According to new research, that’s probably because it has a unique atmosphere. Studying an object’s atmosphere is crucial to understanding its temperature, because atmospheres are normally fluffy, regulating planetary blankets. On most planets, it’s the gases in the atmosphere that do the regulating, like how carbon dioxide influences Earth’s temperature.

But on Pluto, it’s not the gases: It’s haze, or something a little like smog. From previous research, we already knew that Pluto has a somewhat hazy atmosphere, because light passing close to its surface was dimmer than we’d expect. New Horizons confirmed that, but it also found that the hazes are more abundant and stretch higher than we thought: about 700 kilometers above the surface.

Still, that didn’t explain why Pluto is so cold. But before we could learn more, New Horizons flew off farther into the Kuiper Belt, so we couldn’t gather the data to explore this temperature problem. And that’s where modeling stepped in.

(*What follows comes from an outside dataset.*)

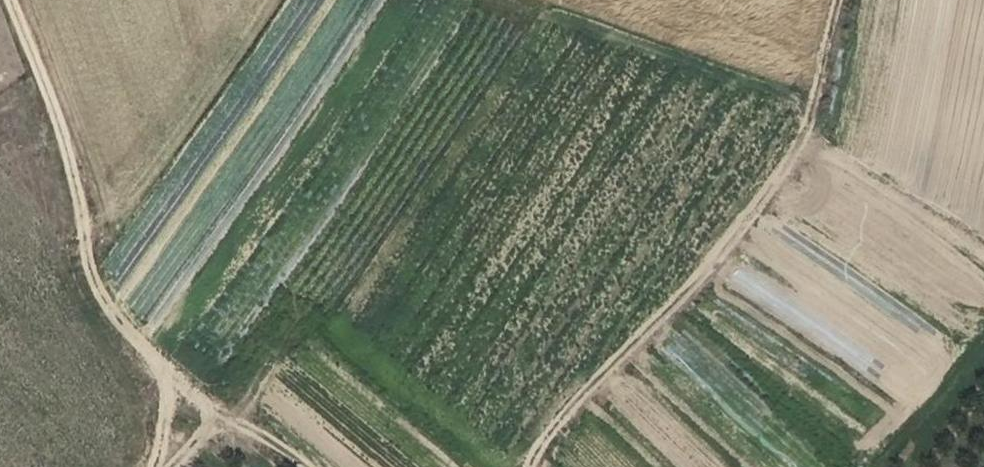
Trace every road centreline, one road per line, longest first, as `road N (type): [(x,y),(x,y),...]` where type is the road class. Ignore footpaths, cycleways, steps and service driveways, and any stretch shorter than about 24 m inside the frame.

A team of scientists built a new and improved model of Pluto’s atmosphere, and they found that, if they set it up so that hazes were the main thing controlling Pluto’s temperature, the model matched the New Horizons data! In other words, Pluto’s atmospheric hazes are mainly what’s making it so cold, not its gases. That haze is likely made of lots of bigger hydrocarbons, which formed when light drove certain chemical reactions, a lot like how smog can form on Earth.

Those molecules are really great at sucking up energy, but they’re also great at radiating it away. The hydrocarbons distribute the heat among themselves really rapidly, then force a lot of that heat into the upper atmosphere, where it spreads into space. And that leaves Pluto extra chilly.

As far as we know, the only place in the solar system with a temperature controlled by hazes like this is Pluto! And since hazes seem to play an important role in the atmosphere of some exoplanets, this research might also help us explore worlds farther away. That little dwarf planet just keeps impressing us!

So this week, all kinds of expectations are being thrown overboard in the solar system! And I’m sure that is not the last time I’ll say that. Thanks for watching this episode of SciShow Space!